# ***Discrete Math ***

posted by .

I'm not sure how to start part(a). I believe part (b) is correct, but just in case I would like to make sure it's correct.

(a) Explain p^(q-1) = 1 modq , If p and
q are distinct primes.
Ans: I was thinking of doing
something like part (b) but I
felt it was somehow wrong
because I wouldn't know how to
go from there.

(b) Determine 17^(98) mod 7 (give

Ans: a=17, p=7 a^(p-1)=1 mod p
==> 17^6 = 1 mod 7
[17]^6 = [1]

[17]^98= [(17)^6]^(16) * (17)^2
\__________/
|
[1]^16 * [17]^2 = 289
Therefore, 17^98 = 289 mod7

• ***Discrete Math *** -

Part a:

(all expressions are Mod q)

Consider the q-1 numbers p, 2p, 3p, 4p, 5p,...,(q-1)p.

All these numbers are different and nonzero. If ap = bp and p and q don't have divisors in common then a = b. So, a - b must be zero or a multiple of q, which means that all the q - 1 multiples of p are different and nonzero.

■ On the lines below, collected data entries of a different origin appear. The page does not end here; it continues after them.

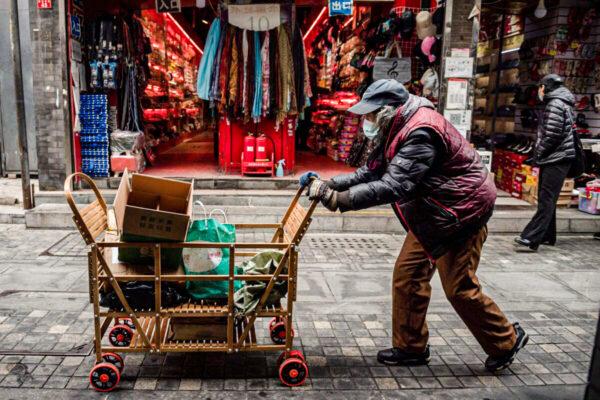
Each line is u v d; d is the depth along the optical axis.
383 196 2.72
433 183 2.86
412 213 2.96
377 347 3.47
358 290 4.46
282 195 6.84
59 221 6.25
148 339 2.93
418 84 7.53
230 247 2.80
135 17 8.71
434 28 6.84
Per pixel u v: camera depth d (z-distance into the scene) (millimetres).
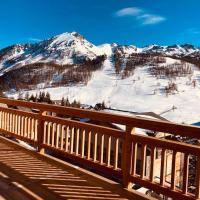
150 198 4340
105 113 4930
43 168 5660
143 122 4348
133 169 4543
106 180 4984
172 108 191250
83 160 5375
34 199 4309
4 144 7434
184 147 3836
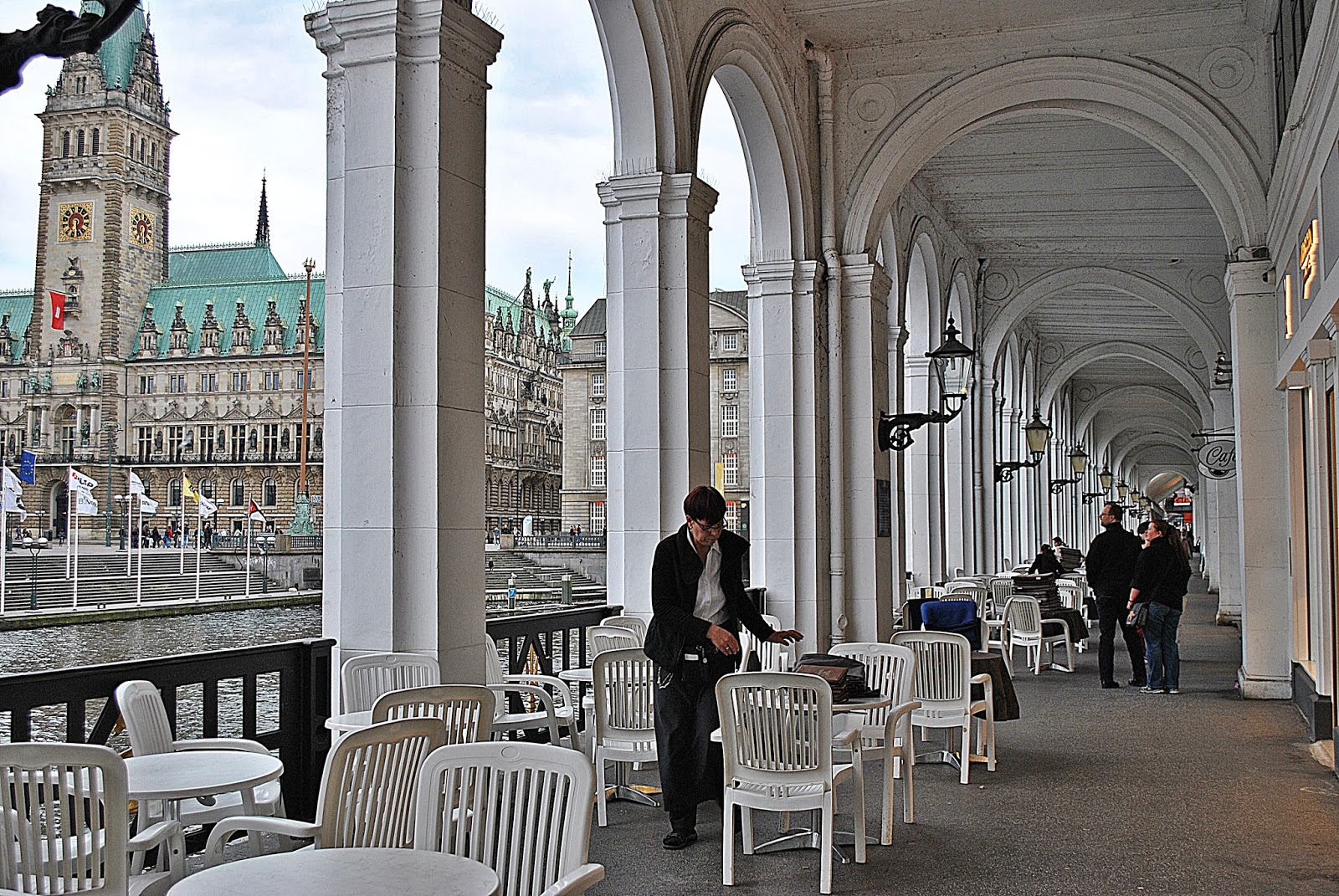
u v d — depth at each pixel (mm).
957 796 6578
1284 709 9695
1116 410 39062
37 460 82375
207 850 3426
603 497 71938
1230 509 18328
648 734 5785
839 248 10539
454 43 5250
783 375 10086
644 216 7688
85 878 3141
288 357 83500
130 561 52406
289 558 56406
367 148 5207
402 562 5125
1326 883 4957
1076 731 8789
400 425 5141
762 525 10109
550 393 96312
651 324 7676
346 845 3385
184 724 18312
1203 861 5281
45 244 83812
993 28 10172
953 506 17438
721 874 5008
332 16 5250
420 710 4070
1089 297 20453
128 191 84750
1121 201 15070
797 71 10164
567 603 40188
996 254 18141
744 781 4879
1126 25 9992
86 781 3732
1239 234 10266
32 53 2486
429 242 5148
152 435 84188
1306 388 9078
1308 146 6992
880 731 5648
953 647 6938
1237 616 18156
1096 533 39156
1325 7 5668
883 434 10734
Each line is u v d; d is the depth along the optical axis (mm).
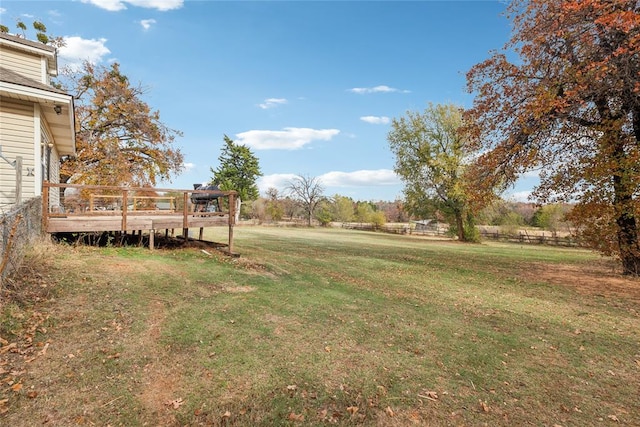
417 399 3369
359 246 18547
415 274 10289
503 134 11461
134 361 3648
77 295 5094
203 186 15039
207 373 3574
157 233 14469
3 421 2621
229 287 6734
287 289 7094
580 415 3229
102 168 19734
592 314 6586
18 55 10219
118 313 4727
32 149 8602
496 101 11586
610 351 4801
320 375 3715
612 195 10125
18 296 4570
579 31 9281
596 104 10180
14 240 5031
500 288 8781
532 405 3371
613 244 11023
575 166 11180
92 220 8320
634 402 3500
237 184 50969
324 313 5754
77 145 18891
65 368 3375
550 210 34938
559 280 10070
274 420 2934
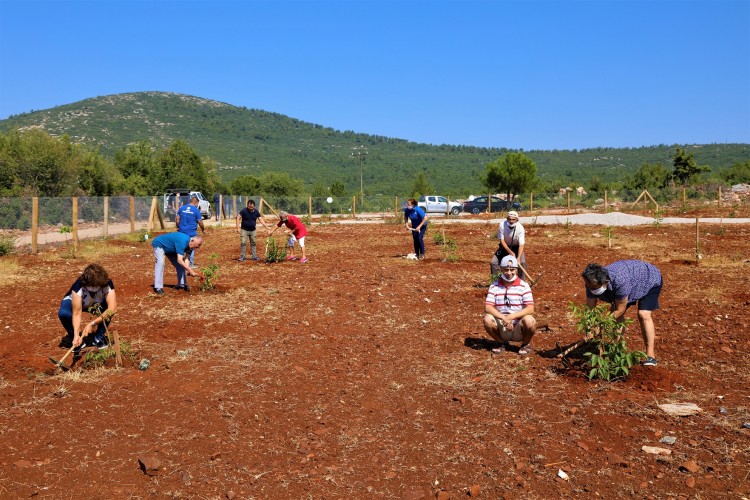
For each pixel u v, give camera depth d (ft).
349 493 14.05
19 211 79.92
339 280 40.75
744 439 16.12
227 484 14.33
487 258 53.47
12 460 15.15
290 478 14.65
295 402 19.21
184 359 23.16
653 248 59.00
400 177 530.68
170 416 17.94
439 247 63.52
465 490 14.12
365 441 16.61
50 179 120.47
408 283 39.55
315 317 30.04
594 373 20.25
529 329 23.18
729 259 48.73
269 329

Since there are only q-1 nonzero numbers Mod q:
1, 2, 3, ... q-1,

this means that the numbers

p, 2p, 3p, 4p, 5p,...,(q-1)p

are just the numbers

1, 2, 3,... q-1

but in some different order.

This means that:

1*2*3*4*...*(q-1) =

p*(2p)*(3p)*(4p)*...*(q-1)p.

We can write:

p*(2p)*(3p)*(4p)*...*(q-1)p =

p^(q-1) *1*2*3*...*(q-1)

And it follows that:

p^(q-1) = 1

I b)

You can simplify a but more by using that 17 = 3

So, you get 3^2 = 9 = 2 as the answer.